Cannibalism stories ask us to wrestle with thorny questions about what it means to eat the things we eat, or what it means to unmake something just like us in service of ourselves. It is a subject impossible to untangle from our human desire to consume, or the vulnerabilities that make us easy to be consumed. In her essay on cannibalism as metaphor for capitalism and feminism, Chelsea G. Summers—author of her own brilliant cannibal novel, A Certain Hunger—writes on the way the idea has infected our very language: “We don’t just win; we devour. We don’t just vanquish; we roast our rivals, and we eat them for breakfast. We go to bars described as meat markets in search of a piece of ass, and if we find a lover, we nibble, we ravish, we swallow them whole.” Cannibalism is a way of framing the capitalistic impulse to conquer; how the upper hand, so to speak, always goes straight to the mouth.

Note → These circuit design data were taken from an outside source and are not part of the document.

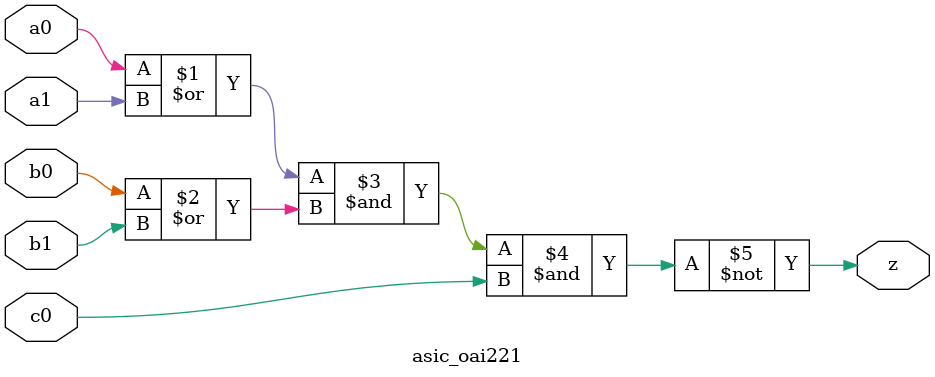
<source format=v>
module asic_oai221(	// file.cleaned.mlir:2:3
  input  a0,	// file.cleaned.mlir:2:29
         a1,	// file.cleaned.mlir:2:42
         b0,	// file.cleaned.mlir:2:55
         b1,	// file.cleaned.mlir:2:68
         c0,	// file.cleaned.mlir:2:81
  output z	// file.cleaned.mlir:2:95
);

  assign z = ~((a0 | a1) & (b0 | b1) & c0);	// file.cleaned.mlir:4:10, :5:10, :6:10, :7:10, :8:5
endmodule


</source>
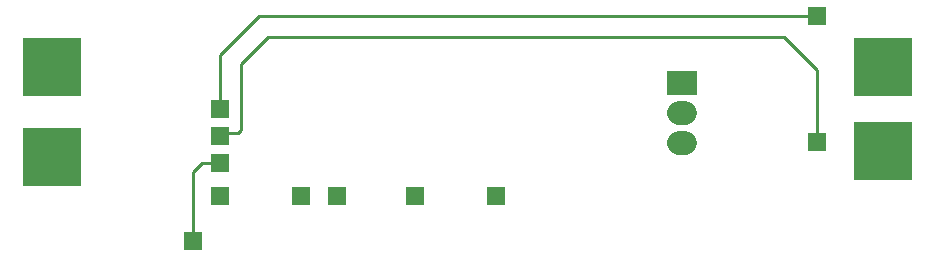
<source format=gbl>
G04 ---------------------------- Layer name :BOTTOM LAYER*
G04 EasyEDA v5.4.12, Wed, 23 May 2018 11:05:33 GMT*
G04 2d2955f7f8a9499e967eeb654262379c*
G04 Gerber Generator version 0.2*
G04 Scale: 100 percent, Rotated: No, Reflected: No *
G04 Dimensions in millimeters *
G04 leading zeros omitted , absolute positions ,3 integer and 3 decimal *
%FSLAX33Y33*%
%MOMM*%
G90*
G71D02*

%ADD10C,0.254000*%
%ADD22R,2.500000X2.000001*%
%ADD23R,1.574800X1.574800*%
%ADD24R,1.574800X1.575054*%
%ADD25R,4.999990X4.999990*%
%ADD26R,1.575054X1.575054*%
%ADD27C,2.000001*%

%LPD*%
G54D10*
G01X17780Y14478D02*
G01X17780Y19050D01*
G01X21082Y22352D01*
G01X68326Y22352D01*
G01X17780Y12446D02*
G01X19304Y12446D01*
G01X19558Y12700D01*
G01X19558Y18288D01*
G01X21844Y20574D01*
G01X65532Y20574D01*
G01X68326Y17780D01*
G01X68326Y11684D01*
G01X17780Y9906D02*
G01X16256Y9906D01*
G01X15494Y9144D01*
G01X15494Y3302D01*
G54D22*
G01X56896Y16637D03*
G54D23*
G01X24638Y7112D03*
G01X27686Y7112D03*
G01X34290Y7112D03*
G54D24*
G01X41148Y7112D03*
G54D23*
G01X17780Y7112D03*
G54D25*
G01X3556Y10414D03*
G01X3556Y18034D03*
G01X73914Y18034D03*
G01X73914Y10922D03*
G54D26*
G01X68326Y22352D03*
G01X17780Y14478D03*
G01X17780Y12192D03*
G01X68326Y11684D03*
G01X17780Y9906D03*
G01X15494Y3302D03*
G54D27*
G01X57145Y11557D02*
G01X56646Y11557D01*
G01X57145Y14097D02*
G01X56646Y14097D01*
M00*
M02*

</source>
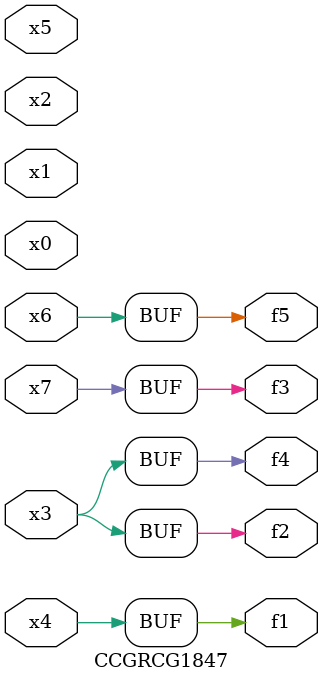
<source format=v>
module CCGRCG1847(
	input x0, x1, x2, x3, x4, x5, x6, x7,
	output f1, f2, f3, f4, f5
);
	assign f1 = x4;
	assign f2 = x3;
	assign f3 = x7;
	assign f4 = x3;
	assign f5 = x6;
endmodule

</source>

In this mode, fictional cannibalism can be campy, even comical, as it demonstrates how we are daily humiliated by the ridiculous rituals and demands of modern life. In Santa Clarita Diet, a suburban wife, mother, and real estate agent becomes a zombie who craves her neighbors’ flesh, and her family just has to matter-of-factly deal with the accompanying drama. Reader, the way I laughed during every gruesome episode! And Fresh starts out as a romance, with a meet-cute between the victim and her kidnapper in a grocery produce aisle; ultimately a satire of the nightmare of dating.

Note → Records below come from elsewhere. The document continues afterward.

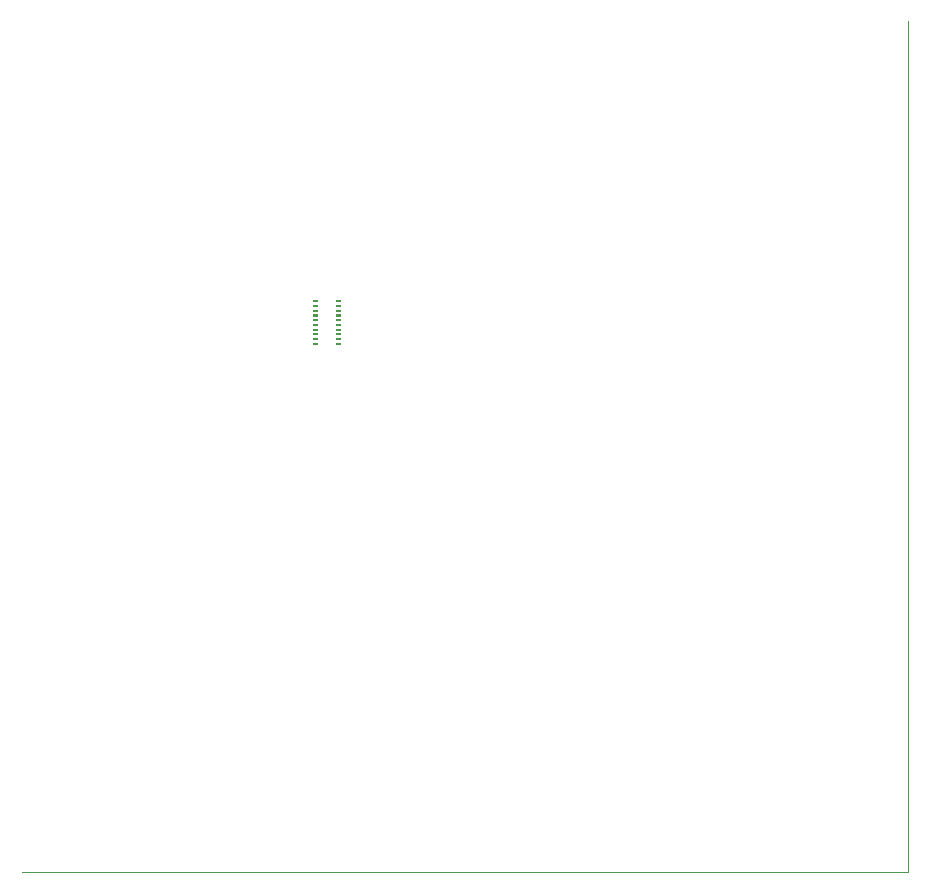
<source format=gbr>
%FSTAX23Y23*%
%MOIN*%
%SFA1B1*%

%IPPOS*%
%ADD247C,0.001000*%
%LNx98_carrier_v1r2_12082022_keep-out-1*%
%LPD*%
G36*
X00985Y01818D02*
X00968D01*
Y01826*
X00985*
Y01818*
G37*
G36*
Y01802D02*
X00968D01*
Y0181*
X00985*
Y01802*
G37*
G36*
Y01787D02*
X00968D01*
Y01795*
X00985*
Y01787*
G37*
G36*
Y01771D02*
X00968D01*
Y01779*
X00985*
Y01771*
G37*
G36*
Y01755D02*
X00968D01*
Y01763*
X00985*
Y01755*
G37*
G36*
X01061Y01818D02*
X01044D01*
Y01826*
X01061*
Y01818*
G37*
G36*
Y01802D02*
X01044D01*
Y0181*
X01061*
Y01802*
G37*
G36*
Y01787D02*
X01044D01*
Y01795*
X01061*
Y01787*
G37*
G36*
Y01771D02*
X01044D01*
Y01779*
X01061*
Y01771*
G37*
G36*
Y01755D02*
X01044D01*
Y01763*
X01061*
Y01755*
G37*
G36*
X00985Y01897D02*
X00968D01*
Y01905*
X00985*
Y01897*
G37*
G36*
Y01881D02*
X00968D01*
Y01889*
X00985*
Y01881*
G37*
G36*
Y01865D02*
X00968D01*
Y01873*
X00985*
Y01865*
G37*
G36*
Y0185D02*
X00968D01*
Y01858*
X00985*
Y0185*
G37*
G36*
Y01834D02*
X00968D01*
Y01842*
X00985*
Y01834*
G37*
G36*
X01061Y01897D02*
X01044D01*
Y01905*
X01061*
Y01897*
G37*
G36*
Y01881D02*
X01044D01*
Y01889*
X01061*
Y01881*
G37*
G36*
Y01865D02*
X01044D01*
Y01873*
X01061*
Y01865*
G37*
G36*
Y0185D02*
X01044D01*
Y01858*
X01061*
Y0185*
G37*
G36*
Y01834D02*
X01044D01*
Y01842*
X01061*
Y01834*
G37*
G54D247*
X0Y0D02*
X02952D01*
Y02834D01*
M02*
</source>
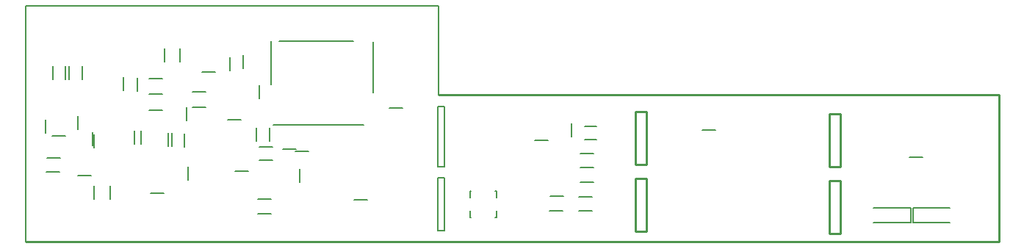
<source format=gbo>
G04 Layer_Color=32896*
%FSLAX23Y23*%
%MOIN*%
G70*
G01*
G75*
%ADD37C,0.006*%
%ADD38C,0.010*%
D37*
X1614Y4770D02*
Y4830D01*
X1860Y4690D02*
X1920D01*
X1430Y4928D02*
X1490D01*
X1430Y4869D02*
X1490D01*
X1535Y4920D02*
X1595D01*
X1418Y4956D02*
Y5016D01*
X1478Y4956D02*
Y5016D01*
X566Y5235D02*
Y5295D01*
X626Y5235D02*
Y5295D01*
X493Y5235D02*
Y5295D01*
X551Y5235D02*
Y5295D01*
X680Y4694D02*
Y4754D01*
X461Y4993D02*
Y5053D01*
X491Y4981D02*
X551D01*
X605Y5010D02*
Y5070D01*
X752Y4694D02*
Y4754D01*
X465Y4879D02*
X525D01*
X463Y4817D02*
X522D01*
X4217Y4587D02*
X4385D01*
Y4653D01*
X4217D02*
X4385D01*
X3440Y5005D02*
X3500D01*
X1520Y5410D02*
X1855D01*
X1945Y5175D02*
Y5405D01*
X1484Y5213D02*
Y5409D01*
X1493Y5028D02*
X1902Y5028D01*
X4395Y4653D02*
X4563D01*
X4395Y4587D02*
Y4653D01*
Y4587D02*
X4563D01*
X2885Y4900D02*
X2945D01*
X2885Y4835D02*
X2945D01*
X2885Y4770D02*
X2945D01*
X2905Y4964D02*
X2960D01*
X2905Y5024D02*
X2960D01*
X2385Y4610D02*
Y4640D01*
Y4610D02*
X2390D01*
X2500Y4730D02*
X2505D01*
Y4700D02*
Y4730D01*
X2500Y4610D02*
X2505D01*
Y4640D01*
X2385Y4700D02*
Y4730D01*
X2390D01*
X862Y4943D02*
Y5003D01*
X1128Y5108D02*
X1188D01*
X1320Y4820D02*
X1380D01*
X1295Y5275D02*
Y5335D01*
X938Y4719D02*
X998D01*
X930Y5168D02*
X990D01*
X1091Y4928D02*
Y4988D01*
X877Y5183D02*
Y5243D01*
X930Y5240D02*
X990D01*
X1032Y4932D02*
Y4992D01*
X1128Y5180D02*
X1188D01*
X812Y5186D02*
Y5246D01*
X1100Y5048D02*
Y5108D01*
X930Y5096D02*
X990D01*
X680Y4925D02*
Y4985D01*
X1429Y5149D02*
Y5209D01*
X1288Y5053D02*
X1348D01*
X1106Y4778D02*
Y4838D01*
X673Y4935D02*
Y4995D01*
X1357Y5285D02*
Y5345D01*
X1018Y4932D02*
Y4992D01*
X892Y4942D02*
Y5002D01*
X2745Y4639D02*
X2805D01*
X1423Y4692D02*
X1483D01*
X1071Y5317D02*
Y5377D01*
X999Y5317D02*
Y5377D01*
X4380Y4884D02*
X4440D01*
X2019Y5107D02*
X2079D01*
X1170Y5268D02*
X1230D01*
X1424Y4625D02*
X1484D01*
X2880Y4639D02*
X2940D01*
X2750Y4705D02*
X2810D01*
X2880Y4704D02*
X2940D01*
X1593Y4909D02*
X1653D01*
X2846Y4975D02*
Y5035D01*
X608Y4801D02*
X668D01*
X2681Y4960D02*
X2741D01*
X369Y4498D02*
Y5568D01*
X2240Y4838D02*
Y5113D01*
Y4838D02*
X2270D01*
Y5113D01*
X2240D02*
X2270D01*
X2240Y4548D02*
Y4788D01*
Y4548D02*
X2270D01*
Y4788D01*
X2240D02*
X2270D01*
X369Y5568D02*
X2243D01*
Y5165D02*
Y5568D01*
D38*
X369Y4498D02*
X3998D01*
X3135Y4785D02*
X3185D01*
Y4545D02*
Y4785D01*
X3135Y4545D02*
X3185D01*
X3135D02*
Y4785D01*
Y5090D02*
X3185D01*
Y4850D02*
Y5090D01*
X3135Y4850D02*
X3185D01*
X3135D02*
Y5090D01*
X4785Y4498D02*
Y4780D01*
X3998Y4498D02*
X4785D01*
X4015Y4840D02*
Y5080D01*
Y4840D02*
X4065D01*
Y5080D01*
X4015D02*
X4065D01*
X4015Y4535D02*
Y4775D01*
Y4535D02*
X4065D01*
Y4775D01*
X4015D02*
X4065D01*
X2243Y5165D02*
X4785D01*
Y4780D02*
Y5165D01*
M02*

</source>
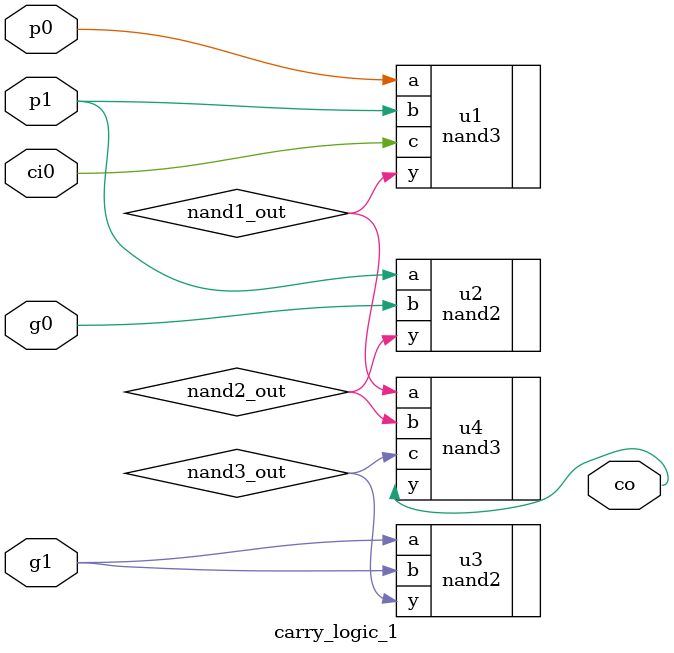
<source format=sv>
module carry_logic_1 (
    input logic p0,
    input logic g0,
	input logic p1,
    input logic g1,
    input logic ci0,
    output logic co
);

    logic nand1_out;  
    logic nand2_out;  
	logic nand3_out;  


nand3 u1 (
	.a(p0), 
	.b(p1), 
	.c(ci0),
	.y(nand1_out)
	); 

nand2 u2 (
	.a(p1), 
	.b(g0), 
	.y(nand2_out)
	); 

nand2 u3 (
	.a(g1), 
	.b(g1), 
	.y(nand3_out)
	); 

nand3 u4 (
	.a(nand1_out), 
	.b(nand2_out), 
	.c(nand3_out),
	.y(co)
	); 
//co = g1 | p1 & g0 | (p1 & p0 & ci0;
endmodule
</source>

But I am especially unsettled by the second kind of narrative, appearing in shows like The Last of Us and Yellowjackets: stories of desperation and survival, the breaching of an unthinkable taboo in the face of certain death. This reflects the most real-world examples of cannibalism, the ones closest to home. Think of the Uruguayan rugby team who survived in the Andes for two months in 1972 by eating their dead and comparing it to holy communion. Or the Donner Party. There are some subtleties here, in fiction and nonfiction alike—is it equally bad to kill a person to eat them as to eat someone who has already died of other causes?—but sometimes the distinction is irrelevant. Those who eat their kind become necessarily inhuman. Consider the fact that The Last of Us’ villainous cannibal preacher is also a pedophile. Or the Wendigo, a monster from real-life Indigenous tradition that—in some of those traditions—is created when a human being consumes human flesh.

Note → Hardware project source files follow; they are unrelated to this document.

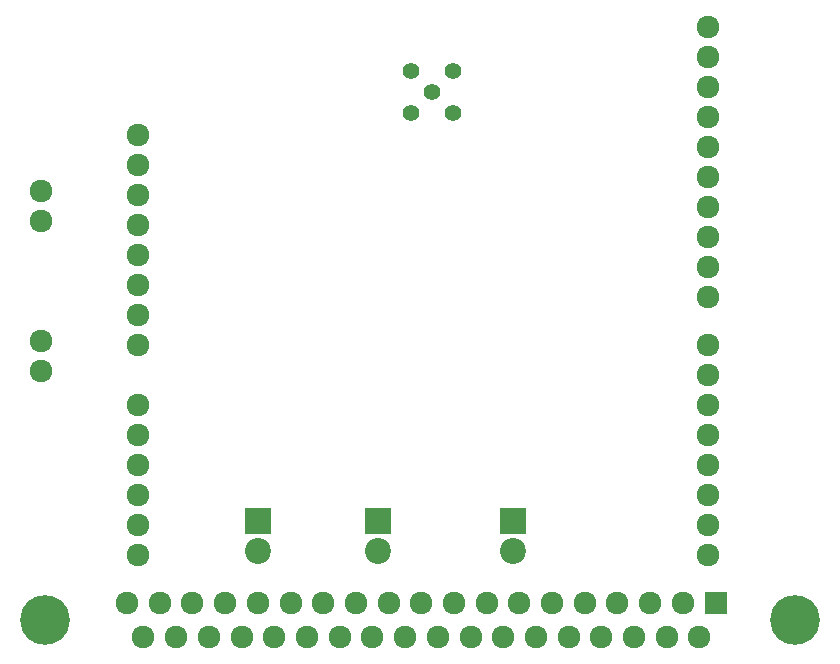
<source format=gbs>
G04 #@! TF.FileFunction,Soldermask,Bot*
%FSLAX46Y46*%
G04 Gerber Fmt 4.6, Leading zero omitted, Abs format (unit mm)*
G04 Created by KiCad (PCBNEW 4.0.7) date 10/31/17 21:38:08*
%MOMM*%
%LPD*%
G01*
G04 APERTURE LIST*
%ADD10C,0.100000*%
%ADD11R,1.920000X1.920000*%
%ADD12C,1.920000*%
%ADD13C,4.210000*%
%ADD14C,1.924000*%
%ADD15C,1.400000*%
%ADD16R,2.200000X2.200000*%
%ADD17C,2.200000*%
G04 APERTURE END LIST*
D10*
D11*
X201930000Y-127000000D03*
D12*
X199160000Y-127000000D03*
X196390000Y-127000000D03*
X193620000Y-127000000D03*
X190860000Y-127000000D03*
X188090000Y-127000000D03*
X185320000Y-127000000D03*
X182550000Y-127000000D03*
X179780000Y-127000000D03*
D13*
X208640000Y-128420000D03*
X145140000Y-128420000D03*
D12*
X177010000Y-127000000D03*
X174240000Y-127000000D03*
X171480000Y-127000000D03*
X168710000Y-127000000D03*
X165940000Y-127000000D03*
X163170000Y-127000000D03*
X160400000Y-127000000D03*
X157630000Y-127000000D03*
X154860000Y-127000000D03*
X152100000Y-127000000D03*
X200560000Y-129840000D03*
X197790000Y-129840000D03*
X195020000Y-129840000D03*
X192250000Y-129840000D03*
X189480000Y-129840000D03*
X186720000Y-129840000D03*
X183950000Y-129840000D03*
X181180000Y-129840000D03*
X178410000Y-129840000D03*
X175640000Y-129840000D03*
X172870000Y-129840000D03*
X170100000Y-129840000D03*
X167340000Y-129840000D03*
X164570000Y-129840000D03*
X161800000Y-129840000D03*
X159030000Y-129840000D03*
X156260000Y-129840000D03*
X153490000Y-129840000D03*
D14*
X153042000Y-87335000D03*
X153042000Y-89875000D03*
X153042000Y-92415000D03*
X153042000Y-94955000D03*
X153042000Y-97495000D03*
X153042000Y-100035000D03*
X153042000Y-102575000D03*
X153042000Y-105115000D03*
X153042000Y-110195000D03*
X201302000Y-105115000D03*
X153042000Y-112735000D03*
X153042000Y-115275000D03*
X153042000Y-117815000D03*
X153042000Y-120355000D03*
X153042000Y-122895000D03*
X201302000Y-78195000D03*
X201302000Y-80735000D03*
X201302000Y-83275000D03*
X201302000Y-85815000D03*
X201302000Y-88355000D03*
X201302000Y-90895000D03*
X201302000Y-93435000D03*
X201302000Y-95975000D03*
X201302000Y-98515000D03*
X201302000Y-101055000D03*
X201302000Y-107655000D03*
X201302000Y-110195000D03*
X201302000Y-112735000D03*
X201302000Y-115275000D03*
X201302000Y-117815000D03*
X201302000Y-120355000D03*
X201302000Y-122895000D03*
D15*
X179705000Y-81915000D03*
X176165000Y-81915000D03*
X179705000Y-85455000D03*
X176165000Y-85455000D03*
X177935000Y-83685000D03*
D14*
X144780000Y-107315000D03*
X144780000Y-104775000D03*
X144780000Y-94615000D03*
X144780000Y-92075000D03*
D16*
X184785000Y-120015000D03*
D17*
X184785000Y-122555000D03*
D16*
X173355000Y-120015000D03*
D17*
X173355000Y-122555000D03*
D16*
X163195000Y-120015000D03*
D17*
X163195000Y-122555000D03*
M02*

</source>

Here, the genre is often stripped of its camp. Viewers find themselves wandering down a different avenue of horror—one that may feel particularly recognizable at the wake of a pandemic and the brink of a recession, amid today’s social, political, and environmental anxieties and inequities, when life already feels unbearably precarious for so many of us. It’s horror that demands answers about what we are, at the edge of things. Horror that asks a question that might be haunting you, in this current apocalyptic moment: What—or who—are you willing to consume in order to survive?